What Venerable knows for certain is who will be directing the Knights defense: Terry McCombs, a good buddy from his days at Normal.
If McCombs, 65, wasn’t on board, it’s highly unlikely Venerable would have accepted the job.
“I needed to have my right-hand guy to be my assistant,” Venerable said of McCombs.
The other obvious key in taking on the position was whether Lincoln-Way Central, coming off a 4-5 season, has the pieces to transform itself into a winner sooner rather than later.
The Fountain of Youth has yet to be developed and Venerable and McCombs aren’t getting any younger.
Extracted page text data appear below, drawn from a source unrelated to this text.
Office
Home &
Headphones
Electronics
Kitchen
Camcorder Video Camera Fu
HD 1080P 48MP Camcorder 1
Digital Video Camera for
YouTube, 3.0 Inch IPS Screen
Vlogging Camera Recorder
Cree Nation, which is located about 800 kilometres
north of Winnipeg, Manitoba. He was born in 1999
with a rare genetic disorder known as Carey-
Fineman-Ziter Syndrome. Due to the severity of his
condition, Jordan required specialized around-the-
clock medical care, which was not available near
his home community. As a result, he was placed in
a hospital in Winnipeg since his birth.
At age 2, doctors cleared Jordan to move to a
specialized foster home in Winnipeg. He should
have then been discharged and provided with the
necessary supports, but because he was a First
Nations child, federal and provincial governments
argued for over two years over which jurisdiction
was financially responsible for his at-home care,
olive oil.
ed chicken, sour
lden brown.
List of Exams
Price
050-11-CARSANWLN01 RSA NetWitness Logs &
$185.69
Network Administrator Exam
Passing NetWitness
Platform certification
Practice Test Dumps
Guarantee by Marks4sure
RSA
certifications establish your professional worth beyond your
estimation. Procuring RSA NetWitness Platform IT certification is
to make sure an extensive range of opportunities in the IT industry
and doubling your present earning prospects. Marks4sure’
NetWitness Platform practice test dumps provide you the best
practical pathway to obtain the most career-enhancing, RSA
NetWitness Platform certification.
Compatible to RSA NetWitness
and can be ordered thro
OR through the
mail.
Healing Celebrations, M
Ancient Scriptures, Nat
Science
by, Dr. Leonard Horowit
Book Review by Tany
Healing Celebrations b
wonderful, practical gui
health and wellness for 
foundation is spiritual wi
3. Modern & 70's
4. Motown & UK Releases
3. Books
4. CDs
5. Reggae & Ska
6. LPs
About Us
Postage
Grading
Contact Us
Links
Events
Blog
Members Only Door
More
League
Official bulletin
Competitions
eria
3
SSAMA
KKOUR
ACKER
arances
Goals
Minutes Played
“Yes, I do believe we can be a winning program,” Venerable said. “I wouldn’t have taken the position if I didn’t think so. I’m at a point in my life where I think I can do this. I want to see the program get back on the map and reach the potential people feel it can.”
Provis made it perfectly clear he expects to win, starting now.
“Hud’s won a state title before and he’s built a program,” Provis said. “This isn’t about rebuilding. It’s about winning now.”
I doubt Central can develop into a state champion in the short term. However, as long as Venerable can, at the very least, produce a consistent playoff qualifier and leave the program in a better place for the next coach, whether that’s in two years or 20, he should be commended.
What if Venerable fails to turn the program around, you ask?
He might wish that itch to coach again was a bad case of jock itch.